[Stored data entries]
-- -- --
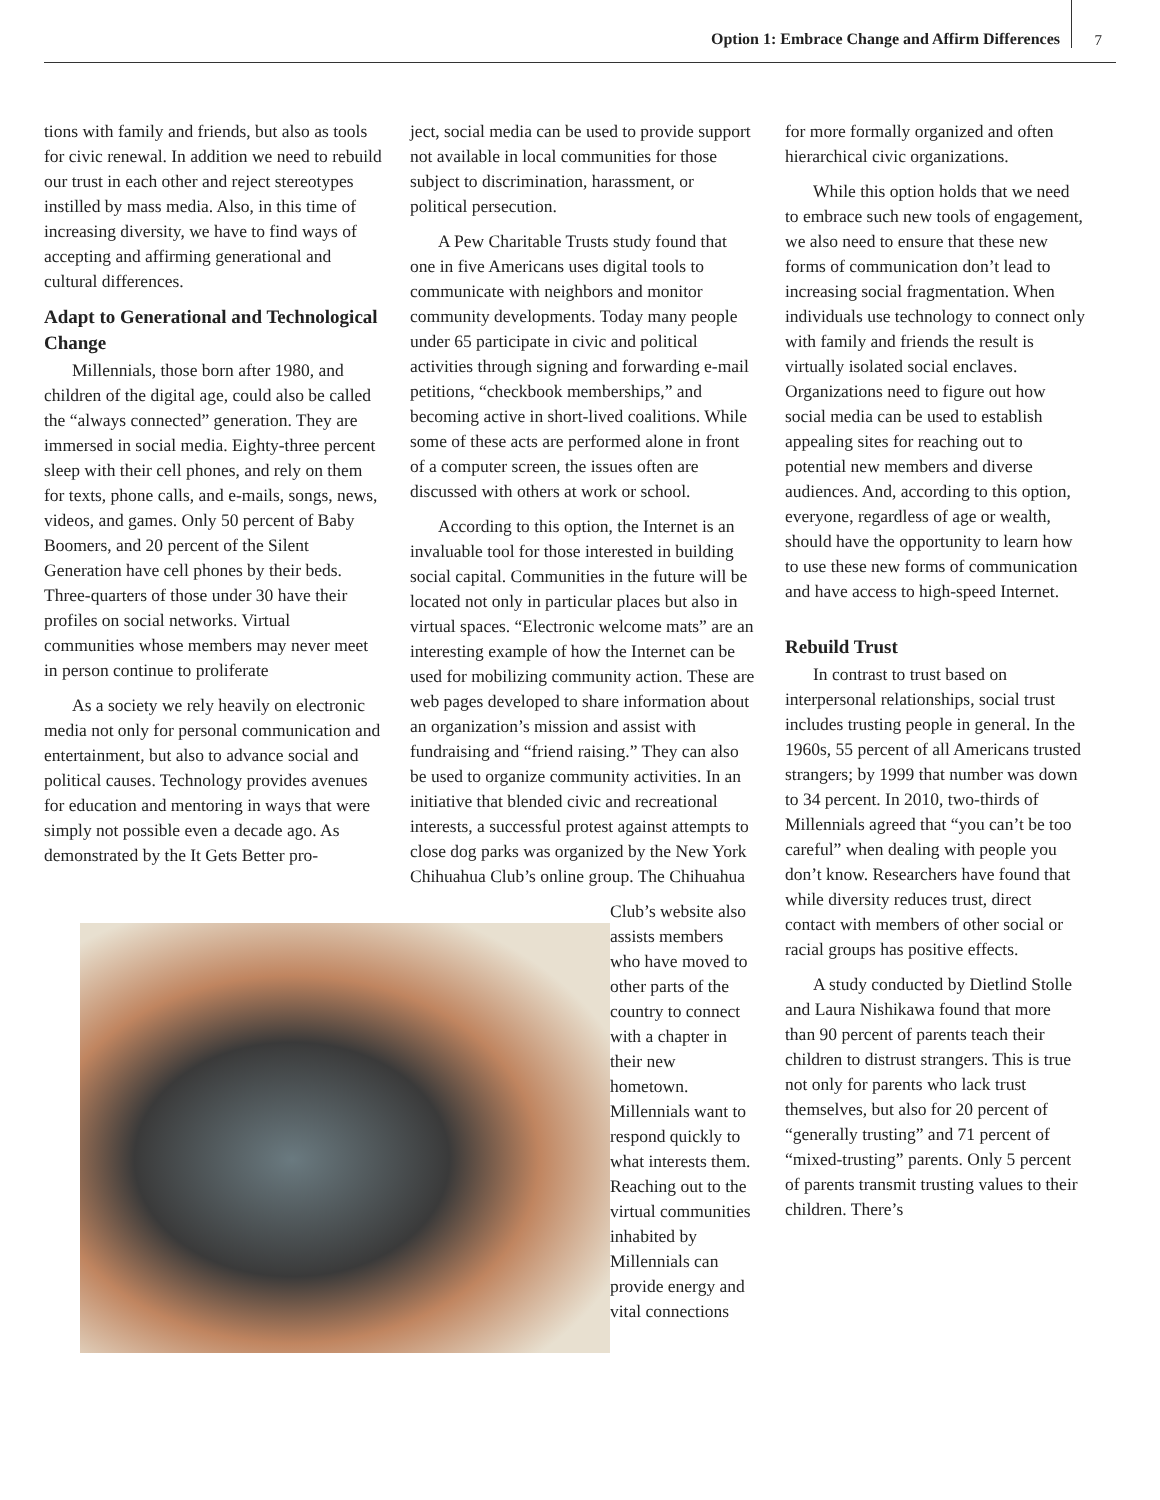Option 1: Embrace Change and Affirm Differences 7
tions with family and friends, but also as tools for civic renewal. In addition we need to rebuild our trust in each other and reject stereotypes instilled by mass media. Also, in this time of increasing diversity, we have to find ways of accepting and affirming generational and cultural differences.
Adapt to Generational and Technological Change
Millennials, those born after 1980, and children of the digital age, could also be called the “always connected” generation. They are immersed in social media. Eighty-three percent sleep with their cell phones, and rely on them for texts, phone calls, and e-mails, songs, news, videos, and games. Only 50 percent of Baby Boomers, and 20 percent of the Silent Generation have cell phones by their beds. Three-quarters of those under 30 have their profiles on social networks. Virtual communities whose members may never meet in person continue to proliferate
As a society we rely heavily on electronic media not only for personal communication and entertainment, but also to advance social and political causes. Technology provides avenues for education and mentoring in ways that were simply not possible even a decade ago. As demonstrated by the It Gets Better pro-
ject, social media can be used to provide support not available in local communities for those subject to discrimination, harassment, or political persecution.
A Pew Charitable Trusts study found that one in five Americans uses digital tools to communicate with neighbors and monitor community developments. Today many people under 65 participate in civic and political activities through signing and forwarding e-mail petitions, “checkbook memberships,” and becoming active in short-lived coalitions. While some of these acts are performed alone in front of a computer screen, the issues often are discussed with others at work or school.
According to this option, the Internet is an invaluable tool for those interested in building social capital. Communities in the future will be located not only in particular places but also in virtual spaces. “Electronic welcome mats” are an interesting example of how the Internet can be used for mobilizing community action. These are web pages developed to share information about an organization’s mission and assist with fundraising and “friend raising.” They can also be used to organize community activities. In an initiative that blended civic and recreational interests, a successful protest against attempts to close dog parks was organized by the New York Chihuahua Club’s online group. The Chihuahua
Club’s website also assists members who have moved to other parts of the country to connect with a chapter in their new hometown. Millennials want to respond quickly to what interests them. Reaching out to the virtual communities inhabited by Millennials can provide energy and vital connections
for more formally organized and often hierarchical civic organizations.
While this option holds that we need to embrace such new tools of engagement, we also need to ensure that these new forms of communication don’t lead to increasing social fragmentation. When individuals use technology to connect only with family and friends the result is virtually isolated social enclaves. Organizations need to figure out how social media can be used to establish appealing sites for reaching out to potential new members and diverse audiences. And, according to this option, everyone, regardless of age or wealth, should have the opportunity to learn how to use these new forms of communication and have access to high-speed Internet.
Rebuild Trust
In contrast to trust based on interpersonal relationships, social trust includes trusting people in general. In the 1960s, 55 percent of all Americans trusted strangers; by 1999 that number was down to 34 percent. In 2010, two-thirds of Millennials agreed that “you can’t be too careful” when dealing with people you don’t know. Researchers have found that while diversity reduces trust, direct contact with members of other social or racial groups has positive effects.
A study conducted by Dietlind Stolle and Laura Nishikawa found that more than 90 percent of parents teach their children to distrust strangers. This is true not only for parents who lack trust themselves, but also for 20 percent of “generally trusting” and 71 percent of “mixed-trusting” parents. Only 5 percent of parents transmit trusting values to their children. There’s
-- -- --
Copy exactly the line that contains "In contrast to" and every line after it, up to and including the last line of the records.

In contrast to trust based on interpersonal relationships, social trust includes trusting people in general. In the 1960s, 55 percent of all Americans trusted strangers; by 1999 that number was down to 34 percent. In 2010, two-thirds of Millennials agreed that “you can’t be too careful” when dealing with people you don’t know. Researchers have found that while diversity reduces trust, direct contact with members of other social or racial groups has positive effects.
A study conducted by Dietlind Stolle and Laura Nishikawa found that more than 90 percent of parents teach their children to distrust strangers. This is true not only for parents who lack trust themselves, but also for 20 percent of “generally trusting” and 71 percent of “mixed-trusting” parents. Only 5 percent of parents transmit trusting values to their children. There’s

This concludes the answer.